Das Zusammenwirken, die umfassende Kooperation könnte ein Schlüssel für die kulturelle Entwicklung der Gesellschaft sein. Die Post-Corona-Ära wird nachhaltig das soziale Umfeld prägen. Das soziale Umfeld wird - und das ist nicht neu - vom kooperativen Verhalten geprägt. Kooperation also das gegenseitige Geben und Nehmen, gilt in der Soziologie als Grundlage der Gesellschaft. Die Qualität dieses Zusammenlebens bestimmt das individuelle strategische Verhalten, das durchaus auf persönliche Vorteile ausgerichtet ist, aber in der Erkenntnis, dass letztlich nur das Gegenseitige und nicht das Egoistische erfolgreich ist. Diese positive Stimmung ist abhängig von kulturellen Elementen, die das Verhalten bestimmen. Eine wissenschaftliche Analyse zeigte, dass drei Kulturfaktoren wesentlich sind: Vertrauen, Gegenseitigkeit (also Beziehungspflege) sowie Art und Umfang der Kommunikation. Die Qualität dieser drei fundamentalen Kulturfaktoren ist verantwortlich für ein nachhaltiges Miteinander. Alle übrigen bekannten Kulturfaktoren sind von dieser Qualität abhängig.

Die derzeitige Situation sollte zur kulturellen Evolution führen

Ist einer dieser drei Faktoren schwächer ausgeprägt, wird das Zusammenleben, die tägliche Kooperation mit anderen, gestört, oder das Zusammenleben nicht entwickelt oder sogar auf Dauer beendet. Das zeigt sich in der Wirtschaft, in der Gesellschaft und in der Politik. Leicht beobachtbar ist der Vertrauensverlust, wenn politische Führer als unverlässlich oder wandelbar eingestuft werden bspw. aus tagespolitischen, wahltaktischen oder imagebezogenen Gründen Vereinbarungen aufkündigen, einseitig interpretieren, Partner ausbeuten usw.

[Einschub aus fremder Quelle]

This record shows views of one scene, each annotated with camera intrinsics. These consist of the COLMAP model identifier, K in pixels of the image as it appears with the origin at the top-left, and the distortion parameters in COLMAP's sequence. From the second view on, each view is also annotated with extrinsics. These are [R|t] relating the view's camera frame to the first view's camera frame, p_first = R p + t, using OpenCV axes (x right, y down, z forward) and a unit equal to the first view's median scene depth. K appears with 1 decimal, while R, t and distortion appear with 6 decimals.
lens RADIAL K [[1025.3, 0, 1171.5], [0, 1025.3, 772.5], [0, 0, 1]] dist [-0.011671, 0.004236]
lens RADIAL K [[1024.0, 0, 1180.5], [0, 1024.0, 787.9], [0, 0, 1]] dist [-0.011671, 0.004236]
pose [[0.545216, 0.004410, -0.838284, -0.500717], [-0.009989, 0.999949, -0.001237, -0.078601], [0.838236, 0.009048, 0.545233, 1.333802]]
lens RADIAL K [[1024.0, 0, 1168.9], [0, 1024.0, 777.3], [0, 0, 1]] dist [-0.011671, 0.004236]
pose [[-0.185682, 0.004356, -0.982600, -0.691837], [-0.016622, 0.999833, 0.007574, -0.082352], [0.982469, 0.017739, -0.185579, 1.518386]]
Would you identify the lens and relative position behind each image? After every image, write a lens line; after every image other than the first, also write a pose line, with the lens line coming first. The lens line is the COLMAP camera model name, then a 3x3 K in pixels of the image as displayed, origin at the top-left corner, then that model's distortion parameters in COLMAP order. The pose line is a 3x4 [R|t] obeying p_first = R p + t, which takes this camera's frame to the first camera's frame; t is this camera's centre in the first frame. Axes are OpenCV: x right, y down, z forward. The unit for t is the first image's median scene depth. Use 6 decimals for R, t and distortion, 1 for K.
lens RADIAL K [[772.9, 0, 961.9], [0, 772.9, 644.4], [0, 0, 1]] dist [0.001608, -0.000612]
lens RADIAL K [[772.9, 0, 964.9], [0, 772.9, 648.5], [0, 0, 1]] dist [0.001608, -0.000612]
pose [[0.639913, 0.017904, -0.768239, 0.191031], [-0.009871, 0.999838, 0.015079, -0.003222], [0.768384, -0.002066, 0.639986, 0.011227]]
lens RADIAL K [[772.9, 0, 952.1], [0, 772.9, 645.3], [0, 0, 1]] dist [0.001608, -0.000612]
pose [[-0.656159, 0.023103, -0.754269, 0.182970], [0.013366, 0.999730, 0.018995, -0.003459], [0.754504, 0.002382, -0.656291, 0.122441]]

Problematisch ist dann, dass ein Vertrauensverlust langfristig das kooperative Verhalten in Frage stellt, auf Dauer ein unerwünschtes Image kreiert und eine Zusammenarbeit auf das Notwendigste beschränkt. Politiker führen dann aus egoistischen Gründen und Verblendung des Volkes ein Land oder die ganze Welt in eine finstere Zukunft, da nachhaltig wirkende positive Elemente fehlen. Die Entwicklung wird zumindest zum Stillstand geführt oder der eingeschlagene Weg endet in einem (welt-)politischen Desaster - wir selbst blicken hier auf eine leidvolle, historische Vergangenheit.

Ich wünsche mir, dass die derzeitige Situation am Ende zu einer kulturellen Evolution führt, in der weltweit das gegenseitige Vertrauen, die Verlässlichkeit und Achtung, das Verhalten bestimmt und Egoismus von politischen Führern, machtpolitische Interessen und national-populistische Meinungsbilder weniger Einfluss haben. Die kulturelle Vielfalt sollte und muss aber erhalten bleiben.